Sie erinne­re sich noch gut daran, dass es früher, als sie Kind war, im Dorf überall Hühner gegeben habe. Nach und nach seien sie aus dem Dorfbild verschwun­den. «Das hat mir immer sehr leid getan.» Sie habe sich gerne welche anschaf­fen wollen, aber sie sei viel unter­wegs und daher sei es schwie­rig gewesen, sagt die Kita-Erzie­he­rin. Das Projekt sei daher für sie perfekt.

Auch für Simone Borsch (42), die vor allem wegen ihrer Kinder (6 und 9) in den Hühner­dienst einstei­gen will, passt es. «Einfa­cher kann man kein Haustier haben. Den Kindern tut es in der heuti­gen Zeit gut, sich mit Tieren zu beschäf­ti­gen, mal gedul­dig zu sein», sagt sie. Corona habe den Sog zu dem Platz mit den Hühnern noch verstärkt, meint Ortsbür­ger­meis­ter Göbel. Man könne dort auch corona­kon­form gut Abstand halten.

Die Hühner­fans haben viel Energie in die Anlage gesteckt. Es gibt einen quer aufge­häng­ten Ast als Hühner­schau­kel, ein Weiden-Tipi, ein Kletter­ge­rüst und ein Sandbad gegen Milben. Über Solar­pa­nels und Licht­sen­sor wird die Hühner­klap­pe am Haus gesteu­ert. «Wenn es dunkel wird, gehen sie alle ins Haus», sagt Dostal. Und es kommt noch mehr Feder­vieh: «Langfris­tig wollen wir auf 30 aufstocken.»

Hühner­hal­ten liegt bundes­weit seit länge­rem im Trend. Frische Eier von den eigenen Hühnern: Den Wunsch verwirk­li­chen sich auch Menschen in Städten immer mehr und legen sich privat Hühner zu. Wer will, kann die Haltung auch erst einmal testen und Hühner mieten.

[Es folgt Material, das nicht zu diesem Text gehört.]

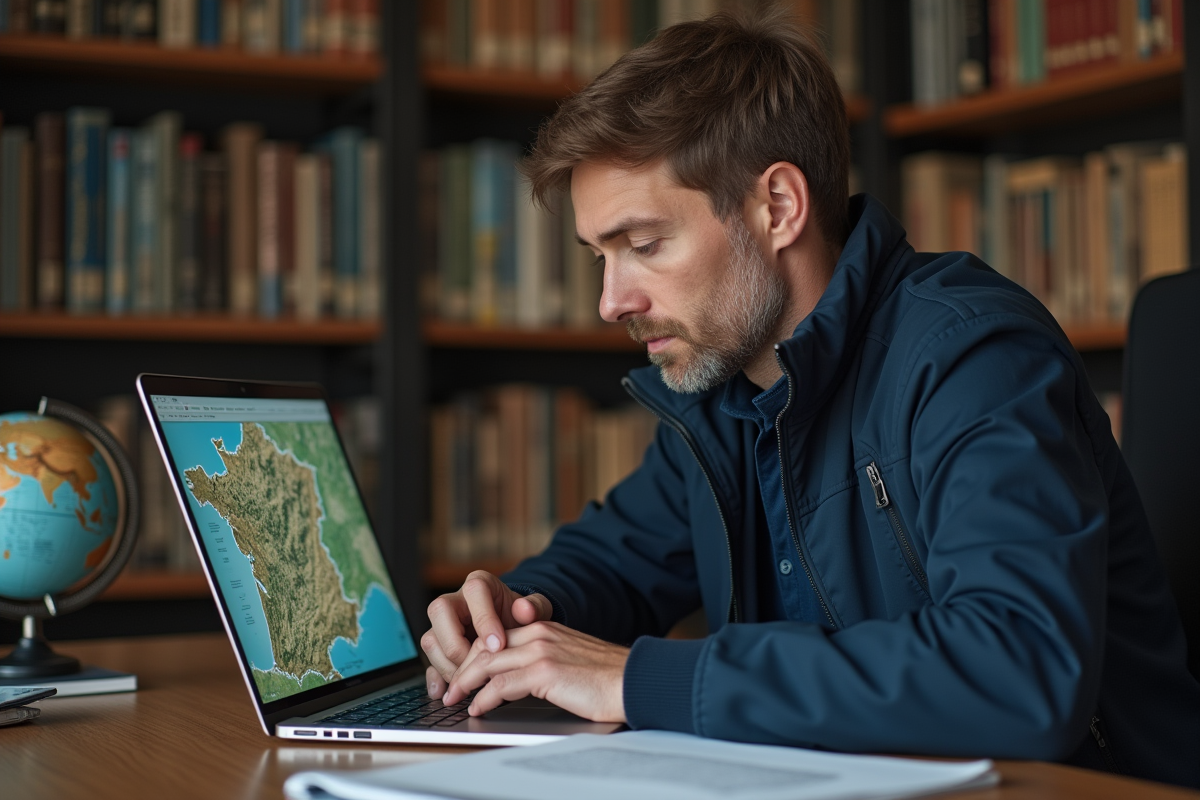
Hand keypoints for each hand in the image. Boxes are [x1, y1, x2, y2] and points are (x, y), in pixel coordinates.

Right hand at [421, 570, 552, 698]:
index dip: (484, 619)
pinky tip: (445, 691)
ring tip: (471, 682)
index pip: (474, 591)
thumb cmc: (522, 618)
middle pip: (440, 611)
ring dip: (448, 664)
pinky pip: (429, 661)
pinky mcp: (438, 646)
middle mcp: (455, 600)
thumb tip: (525, 609)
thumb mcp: (535, 610)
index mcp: (479, 584)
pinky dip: (436, 677)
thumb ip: (535, 607)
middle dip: (458, 643)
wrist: (513, 629)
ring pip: (430, 639)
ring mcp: (442, 624)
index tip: (498, 646)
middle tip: (479, 665)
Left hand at [443, 621, 627, 722]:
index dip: (474, 656)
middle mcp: (539, 633)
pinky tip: (478, 708)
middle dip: (462, 669)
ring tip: (455, 699)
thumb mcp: (570, 659)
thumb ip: (544, 660)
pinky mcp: (545, 672)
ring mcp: (541, 650)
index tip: (463, 673)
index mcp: (545, 627)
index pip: (496, 637)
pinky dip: (484, 698)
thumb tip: (520, 681)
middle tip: (449, 688)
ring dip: (465, 684)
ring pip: (487, 664)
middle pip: (485, 647)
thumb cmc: (607, 678)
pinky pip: (501, 685)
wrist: (634, 680)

Hühner seien auch gut gegen Stress, sagt Schnei­der. Sie komme oft nach der Arbeit zu den Hühnern und setze sich dort «auf unsere Hühner-Guck-Bank». «Und dann schaue ich den Hühnern einfach nur zu. Das beruhigt. Herrlich.» Auch Dostal, von Beruf selbst­stän­di­ger Handels­ver­tre­ter, meint: «Die Hühner haben wirklich etwas Medita­ti­ves. Einfach hinset­zen und zugucken: Da vergisst man alles.»